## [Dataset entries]
○ ○ ○
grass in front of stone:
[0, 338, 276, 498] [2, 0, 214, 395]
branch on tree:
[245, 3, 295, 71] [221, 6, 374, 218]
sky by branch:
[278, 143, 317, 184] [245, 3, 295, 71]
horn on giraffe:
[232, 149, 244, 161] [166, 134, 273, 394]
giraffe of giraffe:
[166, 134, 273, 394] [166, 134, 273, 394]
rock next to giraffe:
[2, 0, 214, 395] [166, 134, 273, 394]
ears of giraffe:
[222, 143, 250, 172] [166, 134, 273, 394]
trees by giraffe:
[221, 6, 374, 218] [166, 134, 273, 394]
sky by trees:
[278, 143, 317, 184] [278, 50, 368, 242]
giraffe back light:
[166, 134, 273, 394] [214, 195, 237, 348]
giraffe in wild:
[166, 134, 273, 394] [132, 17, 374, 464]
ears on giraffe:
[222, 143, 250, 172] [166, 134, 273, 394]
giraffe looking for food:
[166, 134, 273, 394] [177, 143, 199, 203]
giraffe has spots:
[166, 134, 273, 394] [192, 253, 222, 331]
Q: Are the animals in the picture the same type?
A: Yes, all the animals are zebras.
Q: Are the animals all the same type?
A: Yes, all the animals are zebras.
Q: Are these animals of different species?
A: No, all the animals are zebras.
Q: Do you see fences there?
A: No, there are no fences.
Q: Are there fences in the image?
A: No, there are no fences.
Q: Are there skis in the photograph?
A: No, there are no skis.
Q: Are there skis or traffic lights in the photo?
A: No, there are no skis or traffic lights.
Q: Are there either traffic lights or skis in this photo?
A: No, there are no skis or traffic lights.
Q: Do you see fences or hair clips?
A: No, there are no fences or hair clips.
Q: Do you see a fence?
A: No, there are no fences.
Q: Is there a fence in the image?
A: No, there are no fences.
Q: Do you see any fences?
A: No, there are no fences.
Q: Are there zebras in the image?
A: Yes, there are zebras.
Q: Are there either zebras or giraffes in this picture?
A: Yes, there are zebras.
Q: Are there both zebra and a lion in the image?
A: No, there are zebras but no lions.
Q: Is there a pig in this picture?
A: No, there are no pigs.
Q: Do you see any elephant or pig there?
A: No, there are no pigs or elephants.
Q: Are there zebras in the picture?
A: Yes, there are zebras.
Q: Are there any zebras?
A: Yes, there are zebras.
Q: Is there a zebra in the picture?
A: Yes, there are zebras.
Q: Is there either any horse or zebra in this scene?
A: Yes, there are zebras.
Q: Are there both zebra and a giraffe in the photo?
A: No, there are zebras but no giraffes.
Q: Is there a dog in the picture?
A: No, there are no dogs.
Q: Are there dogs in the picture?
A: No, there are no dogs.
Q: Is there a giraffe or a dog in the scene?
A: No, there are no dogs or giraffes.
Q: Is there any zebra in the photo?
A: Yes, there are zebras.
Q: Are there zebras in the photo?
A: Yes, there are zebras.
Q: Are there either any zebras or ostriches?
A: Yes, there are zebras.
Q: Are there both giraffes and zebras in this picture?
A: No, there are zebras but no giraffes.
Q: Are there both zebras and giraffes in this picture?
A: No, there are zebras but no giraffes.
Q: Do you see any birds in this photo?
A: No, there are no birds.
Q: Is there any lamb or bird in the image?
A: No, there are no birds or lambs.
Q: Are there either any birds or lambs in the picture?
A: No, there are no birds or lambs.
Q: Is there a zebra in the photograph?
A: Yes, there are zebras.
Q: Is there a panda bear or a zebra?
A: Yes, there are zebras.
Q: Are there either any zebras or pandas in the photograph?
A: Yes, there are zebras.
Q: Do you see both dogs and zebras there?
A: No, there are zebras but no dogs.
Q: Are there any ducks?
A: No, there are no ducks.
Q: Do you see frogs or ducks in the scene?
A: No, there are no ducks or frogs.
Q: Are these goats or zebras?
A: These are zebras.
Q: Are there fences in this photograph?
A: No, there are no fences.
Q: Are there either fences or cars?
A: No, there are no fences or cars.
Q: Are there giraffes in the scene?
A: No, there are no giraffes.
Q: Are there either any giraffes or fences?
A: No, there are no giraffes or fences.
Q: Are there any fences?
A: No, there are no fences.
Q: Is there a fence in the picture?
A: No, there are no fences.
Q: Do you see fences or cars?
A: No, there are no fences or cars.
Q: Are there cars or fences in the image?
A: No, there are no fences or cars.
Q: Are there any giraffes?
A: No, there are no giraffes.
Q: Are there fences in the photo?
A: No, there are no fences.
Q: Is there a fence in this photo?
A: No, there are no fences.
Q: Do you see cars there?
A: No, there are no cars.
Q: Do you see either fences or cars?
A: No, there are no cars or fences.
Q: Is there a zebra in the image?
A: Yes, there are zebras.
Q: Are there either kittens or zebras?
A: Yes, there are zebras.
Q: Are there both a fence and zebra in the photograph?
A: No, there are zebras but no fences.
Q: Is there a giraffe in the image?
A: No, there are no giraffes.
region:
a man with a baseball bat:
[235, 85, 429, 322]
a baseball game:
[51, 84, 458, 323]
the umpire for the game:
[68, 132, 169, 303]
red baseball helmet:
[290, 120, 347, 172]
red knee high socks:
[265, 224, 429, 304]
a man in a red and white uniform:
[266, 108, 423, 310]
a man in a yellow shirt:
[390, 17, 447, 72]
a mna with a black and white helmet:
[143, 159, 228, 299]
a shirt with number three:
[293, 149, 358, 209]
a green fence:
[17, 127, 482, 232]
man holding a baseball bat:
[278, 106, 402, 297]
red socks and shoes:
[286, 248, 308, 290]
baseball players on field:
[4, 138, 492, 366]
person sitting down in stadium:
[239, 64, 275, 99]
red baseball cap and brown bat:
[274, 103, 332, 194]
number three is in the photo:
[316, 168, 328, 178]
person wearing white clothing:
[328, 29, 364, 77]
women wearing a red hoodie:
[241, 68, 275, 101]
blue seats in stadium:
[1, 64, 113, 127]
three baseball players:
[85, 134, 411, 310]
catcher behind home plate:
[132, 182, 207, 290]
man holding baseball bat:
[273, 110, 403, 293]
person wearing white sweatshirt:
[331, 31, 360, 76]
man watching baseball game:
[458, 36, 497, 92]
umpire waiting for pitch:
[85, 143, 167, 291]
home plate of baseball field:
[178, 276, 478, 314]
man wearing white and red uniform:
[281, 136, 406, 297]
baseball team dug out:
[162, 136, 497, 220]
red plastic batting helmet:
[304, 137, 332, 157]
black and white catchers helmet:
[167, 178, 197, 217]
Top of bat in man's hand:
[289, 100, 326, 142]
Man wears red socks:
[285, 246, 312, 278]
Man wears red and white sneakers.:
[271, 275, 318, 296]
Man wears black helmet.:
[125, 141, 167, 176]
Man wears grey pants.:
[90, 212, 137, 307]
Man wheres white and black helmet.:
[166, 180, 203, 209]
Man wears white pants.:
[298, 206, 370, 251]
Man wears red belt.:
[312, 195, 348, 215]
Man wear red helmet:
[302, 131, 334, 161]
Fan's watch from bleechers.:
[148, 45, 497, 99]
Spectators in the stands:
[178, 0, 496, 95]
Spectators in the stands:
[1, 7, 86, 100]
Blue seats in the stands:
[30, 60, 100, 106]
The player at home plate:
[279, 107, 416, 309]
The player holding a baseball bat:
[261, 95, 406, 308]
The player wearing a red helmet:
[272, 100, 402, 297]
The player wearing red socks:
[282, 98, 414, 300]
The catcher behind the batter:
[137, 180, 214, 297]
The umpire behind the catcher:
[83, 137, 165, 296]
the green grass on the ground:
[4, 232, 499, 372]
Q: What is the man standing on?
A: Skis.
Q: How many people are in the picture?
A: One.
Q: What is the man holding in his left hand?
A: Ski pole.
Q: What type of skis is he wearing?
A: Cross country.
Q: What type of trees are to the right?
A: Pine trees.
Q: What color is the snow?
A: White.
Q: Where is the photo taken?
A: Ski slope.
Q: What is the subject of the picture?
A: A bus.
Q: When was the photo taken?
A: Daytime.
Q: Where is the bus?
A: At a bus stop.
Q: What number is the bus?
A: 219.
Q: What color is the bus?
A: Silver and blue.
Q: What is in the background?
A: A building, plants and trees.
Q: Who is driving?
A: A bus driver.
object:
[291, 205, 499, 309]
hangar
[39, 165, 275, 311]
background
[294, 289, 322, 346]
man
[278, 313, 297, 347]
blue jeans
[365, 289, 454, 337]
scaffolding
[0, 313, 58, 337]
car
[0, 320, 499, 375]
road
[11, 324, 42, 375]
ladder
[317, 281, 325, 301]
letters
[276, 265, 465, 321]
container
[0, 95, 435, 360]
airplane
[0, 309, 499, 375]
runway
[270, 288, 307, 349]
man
○ ○ ○
## [DIRECTIONS]
Your answer must be an exact transcription of the lines from the one containing "Q: How many people are in the picture?" through the last line of the records above, and nothing else.

## [EXPECTED ANSWER]
Q: How many people are in the picture?
A: One.
Q: What is the man holding in his left hand?
A: Ski pole.
Q: What type of skis is he wearing?
A: Cross country.
Q: What type of trees are to the right?
A: Pine trees.
Q: What color is the snow?
A: White.
Q: Where is the photo taken?
A: Ski slope.
Q: What is the subject of the picture?
A: A bus.
Q: When was the photo taken?
A: Daytime.
Q: Where is the bus?
A: At a bus stop.
Q: What number is the bus?
A: 219.
Q: What color is the bus?
A: Silver and blue.
Q: What is in the background?
A: A building, plants and trees.
Q: Who is driving?
A: A bus driver.
object:
[291, 205, 499, 309]
hangar
[39, 165, 275, 311]
background
[294, 289, 322, 346]
man
[278, 313, 297, 347]
blue jeans
[365, 289, 454, 337]
scaffolding
[0, 313, 58, 337]
car
[0, 320, 499, 375]
road
[11, 324, 42, 375]
ladder
[317, 281, 325, 301]
letters
[276, 265, 465, 321]
container
[0, 95, 435, 360]
airplane
[0, 309, 499, 375]
runway
[270, 288, 307, 349]
man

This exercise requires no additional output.